La historia no te la crees –no porque sea irreal sino porque está mal contada-, los actores recitan muchas veces frases sin sentido, la señorita Solier canta cuando no debe –es decir, admitámoslo: casi siempre- y hay empalmes que no se explican, lentitudes que nada aportan, destellos visuales –la señorita Solier con una flor en la boca, el despegue de un artilugio impulsado por helio- que terminan por desbaratar la poca lógica interna que le quedaba a la ficción.
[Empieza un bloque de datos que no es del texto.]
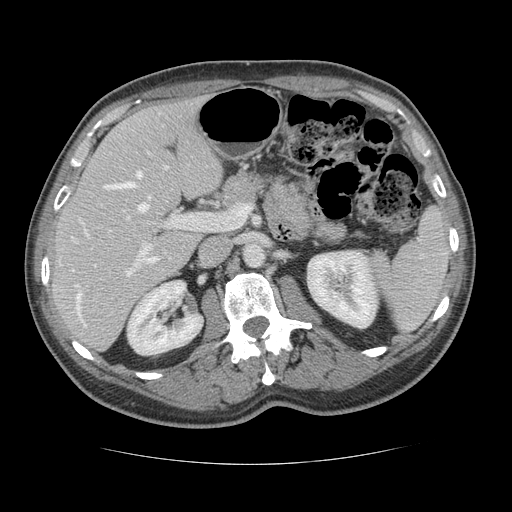
Contrast-enhanced abdominal CT, one axial slice; slice 73 of 134 in the series (ordered by position); intravenous contrast given; soft-tissue window (W 400 / L 40 HU); 2.5 mm slice thickness; 512 × 512 image matrix. From the clinical record (not read from this slice): patient: male, age 39 years at operation; diagnosis: colorectal cancer liver metastases, imaged before liver resection; multiple liver metastases: yes.
Annotated regions visible in this slice (outlined manually by an expert reader):
- hepatic veins: bounding box (x1, y1, x2, y2) in pixels: (76, 171, 151, 326)
- liver: (52, 100, 222, 350)
- planned liver remnant (the part of the liver to remain after resection): (52, 100, 222, 337)
- portal vein (with intrahepatic branches): (127, 216, 196, 275)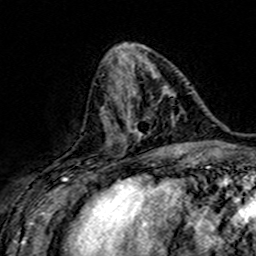
Breast MRI (dynamic contrast-enhanced), one axial slice. Slice 61 of 160 in the series (ordered by position). Cropped to one breast. Dynamic contrast-enhanced series, time point 2 of 7 at this slice position (early post-contrast). 3 T. TE 4.6 ms, TR 7.4 ms. 1 mm slice thickness. 256 × 256 image matrix. Female patient.
Annotated regions visible in this slice (semi-automatically segmented with operator editing):
- enhancing-tissue mask used for the functional tumour volume (all voxels passing the contrast-enhancement thresholds inside the analysis volume; usually the tumour): bounding box [x1, y1, x2, y2] px = [107, 87, 173, 140]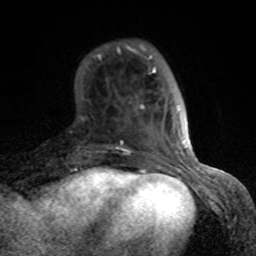
Breast MRI (dynamic contrast-enhanced), one axial slice. Slice 23 of 80 in the series (ordered by position). Cropped to one breast. Dynamic contrast-enhanced series, time point 2 of 8 at this slice position (early post-contrast). 1.5 T. TE 4.2 ms, TR 7 ms. 2 mm slice thickness. 256 × 256 image matrix, field of view 155 × 155 mm. Female patient.
Outlined on this slice (semi-automatic segmentation, software-assisted and operator-edited):
- enhancing-tissue mask used for the functional tumour volume (all voxels passing the contrast-enhancement thresholds inside the analysis volume; usually the tumour): bounding box <97,44,189,166> (left, top, right, bottom; pixels)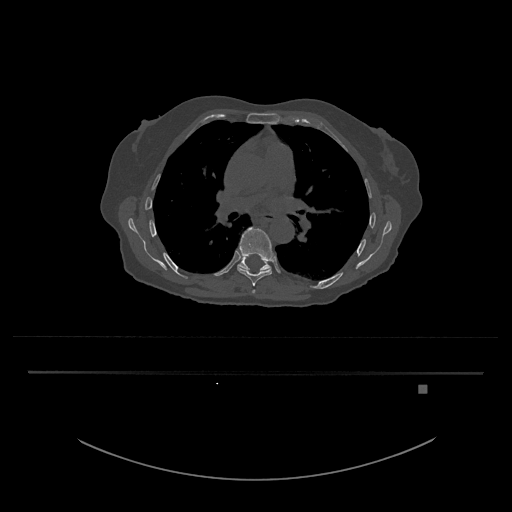
CT including the spine, one axial slice; position 792 of 797 along the scan axis; 120 kVp; bone window (W 1800 / L 400 HU); 0.5 mm slice thickness; 512 × 512 image matrix, field of view 500 × 500 mm. Patient: female, 57 years. Case-level facts recorded for this patient, not image findings: primary cancer: cervical.
Structures marked on this image (semi-automatically segmented with operator editing):
- T8 vertebra: bounding box <237,227,274,286> (left, top, right, bottom; pixels)
- T9 vertebra: <238,257,271,272>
El Perú cambió el mundo con el aporte de la papa ancestral. Esta papa intravaginal y casi hidropónica, física y simbólicamente inmunda, no cambiará la historia del cine.

Sé a lo que me expongo con estas líneas. La verdad es que importa un ardite. Peor hubiese sido sumarme al coro extasiado y patriótico de los que creen que el honor nacional está en juego en la ceremonia del Oscar.

Ni conozco ni envidio ni siento nada por la señorita Llosa. Es más, espero que gane el Oscar y que lo disfrute. Pero eso no me impide decir lo que pienso. Tampoco le temo a sus primos fulminantes ni a sus tíos mitológicos ni a sus vínculos especiales con el agitprop ibérico.

Me alegra que haya tenido la suerte de contar con tantas anuencias internacionales y con tantos píos silencios domésticos. Pero de allí a decir que “La teta asustada” es una “gran película”, como la tetudez colectiva ha impuesto aquí y con letras de neón, hay tanta distancia como la que va de la alfombra roja del teatro Kodak a la posteridad de veras bien ganada.